In a later chapter he summarizes his conclusions, which are briefly as follows. The genetic bedrock of the Isles was laid down by hunter-gatherers who moved in after the last Ice Age, followed by farming folk coming from Spain several millennia later. The most paradoxical not to say disappointing result for some readers will be that he finds no genetic affinity between the Celtic fringe (Wales, Ireland, Gaelic Scotland) and the Iron Age Celts of continental Europe. The 'Celts' of the Isles talked the talk, but that seems to have been as far as it went. He does find a significant Norse overlay in the Northern Isles of Scotland, and a less pronounced north German/Danish input in parts of England. Another genetic archaeologist recently claimed that the majority of English people - contrary to orthodoxy since the Second World War, for obvious reasons - are descended from incoming Anglo-Saxons. It all depends on interpretation, and I have a feeling that a lot remains to be thrashed out. Invasions might not come in waves but academic fashions do.

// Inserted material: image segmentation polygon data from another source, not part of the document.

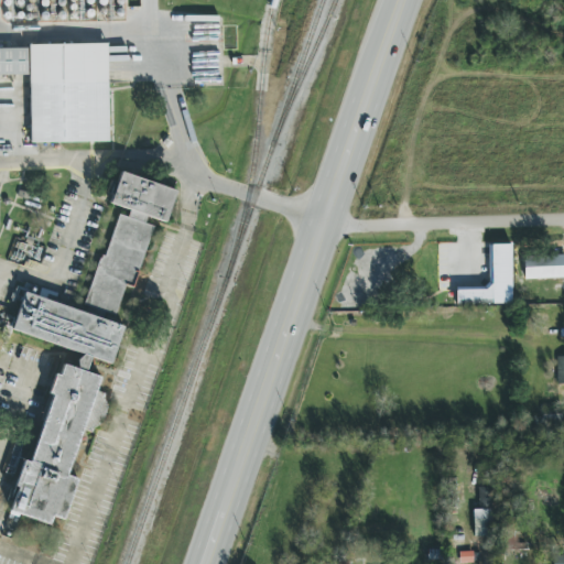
[(31,143),(109,142),(108,44),(29,45),(31,143)]
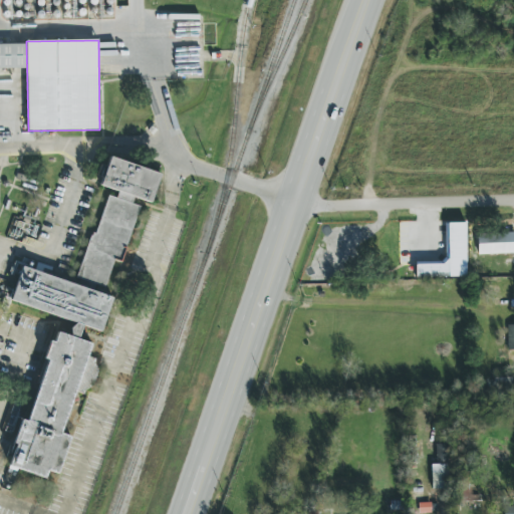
[(79,283),(21,268),(11,303),(74,320),(70,336),(59,333),(44,354),(14,469),(46,478),(48,471),(55,473),(77,393),(83,395),(89,386),(96,359),(87,356),(90,346),(79,338),(82,326),(102,331),(111,297),(109,296),(135,203),(152,203),(160,172),(108,159),(95,177),(113,190),(120,192),(116,198),(103,195),(79,283)]
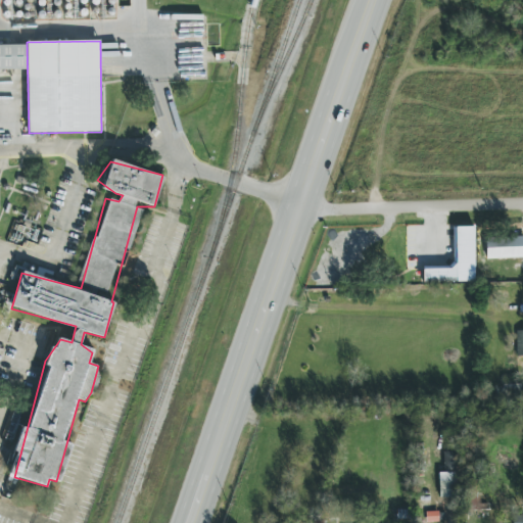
[(475,282),(474,227),(452,227),(453,268),(423,268),(423,283),(475,282)]
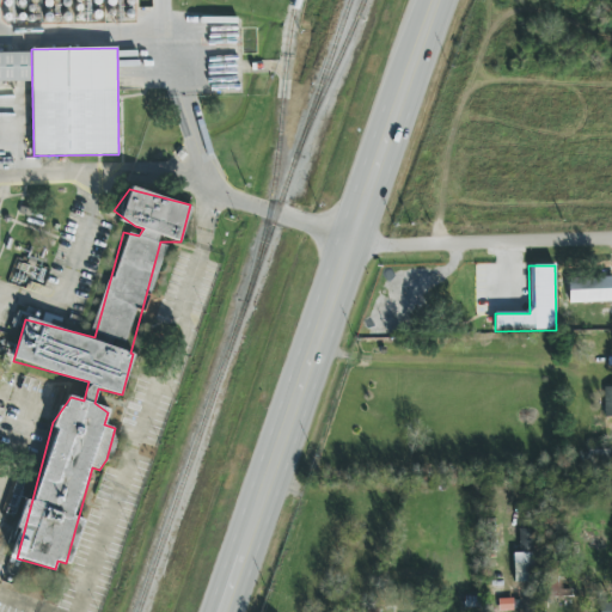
[(611,301),(611,276),(568,279),(569,304),(611,301)]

Now let me mention a thought that gives me pause. Going back 500 years I have up to a million ancestors (fewer in fact because of inbreeding, but still a lot). Just one of them was a matrilineal ancestress from whom I get my mDNA, and one was a patrilineal ancestor from whom I get my Y-chromosomes. If you're a WASP, one or both of them could be yours too. Prof. Sykes likes to make up imaginary scenarios for his clansfolk, so here goes: my matrilineal ancestress was a runaway Spanish nun, and my patrilineal ancestor was the Genoese sailor Giacomo, a big-time bigamist. Reconstructing early Tudor England from those two would be quite a trick. Now go back twenty thousand years. I have one clan mother and one clan father. This does not mean that I had no other ancestors living then (still less, as one poor soul thinks, that it proves creationism), merely that I happen to get my mDNA and Y-chromosomes from those two out of many contemporary ancestors. This is a perilously small sample - two out of how many thousands? - but perhaps it can tell us something reliable about prehistory. Is that obvious? I don't know, and you won't find the question raised in this book.
I don't believe the book is the last word; it could even be misleading if, for example, people think they come from Syria because their clan mother is Jasmine; but it is well written, interesting and worth reading.